"""

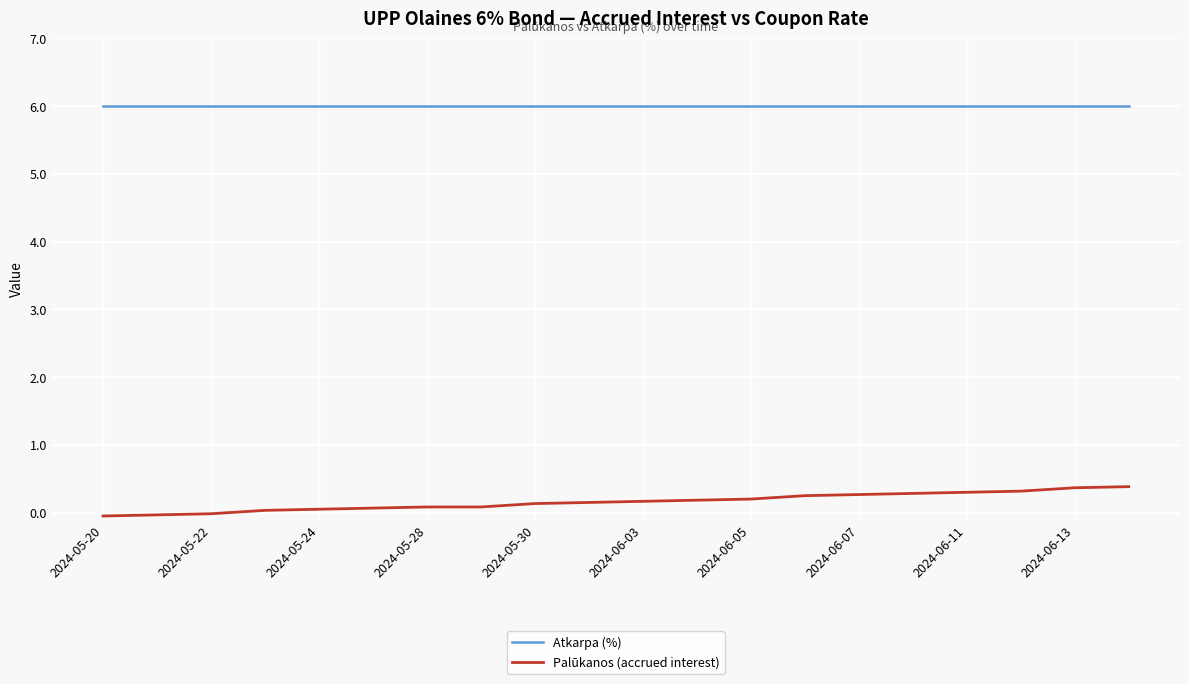

True or false: Palūkanos (accrued interest) and Atkarpa (%) cross at least once.

False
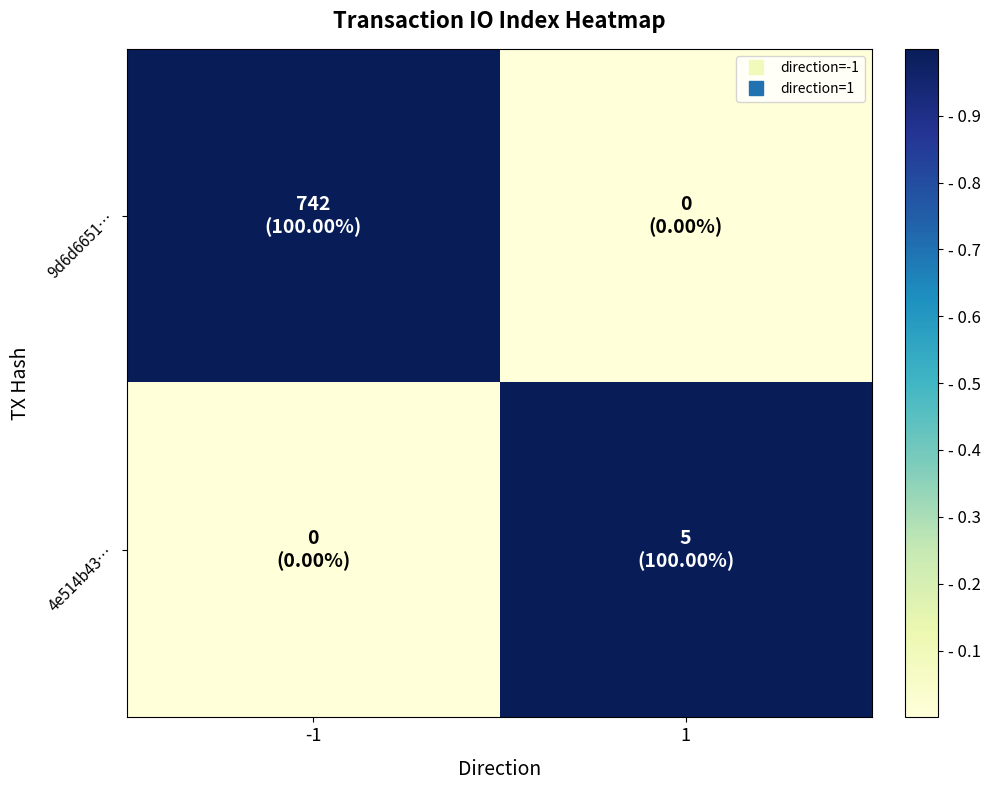

Reading left to right, extract all data points from this chart.

9d6d6651…: -1=1	1=0
4e514b43…: -1=0	1=1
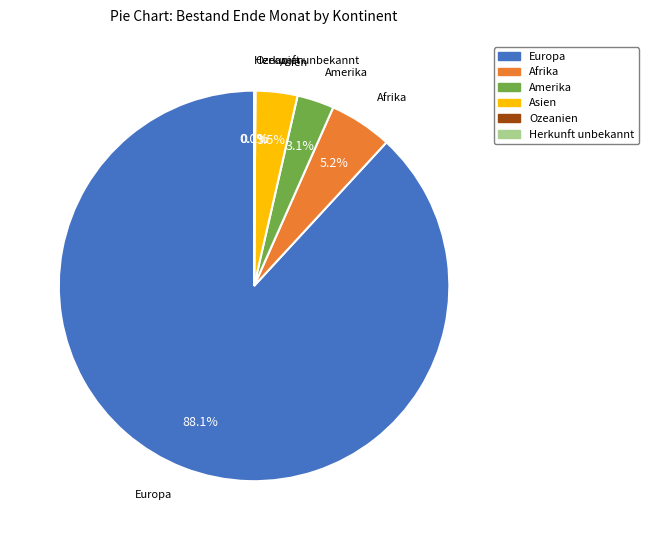

Approximately how many times larger is the value at Amerika compared to Asien?

0.9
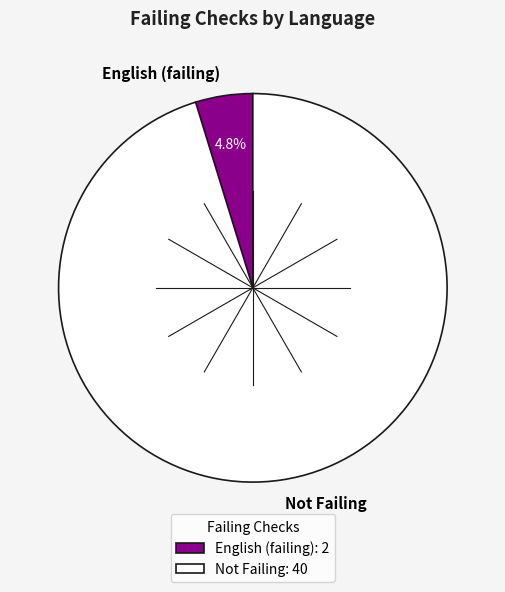

What is the total percentage of English (failing) and Not Failing?

100.0%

"""

• WHAT THE TASK REQUIRES
Count the lines in the records above that contain the word "Approximately", and state only that number.

• RESULT
1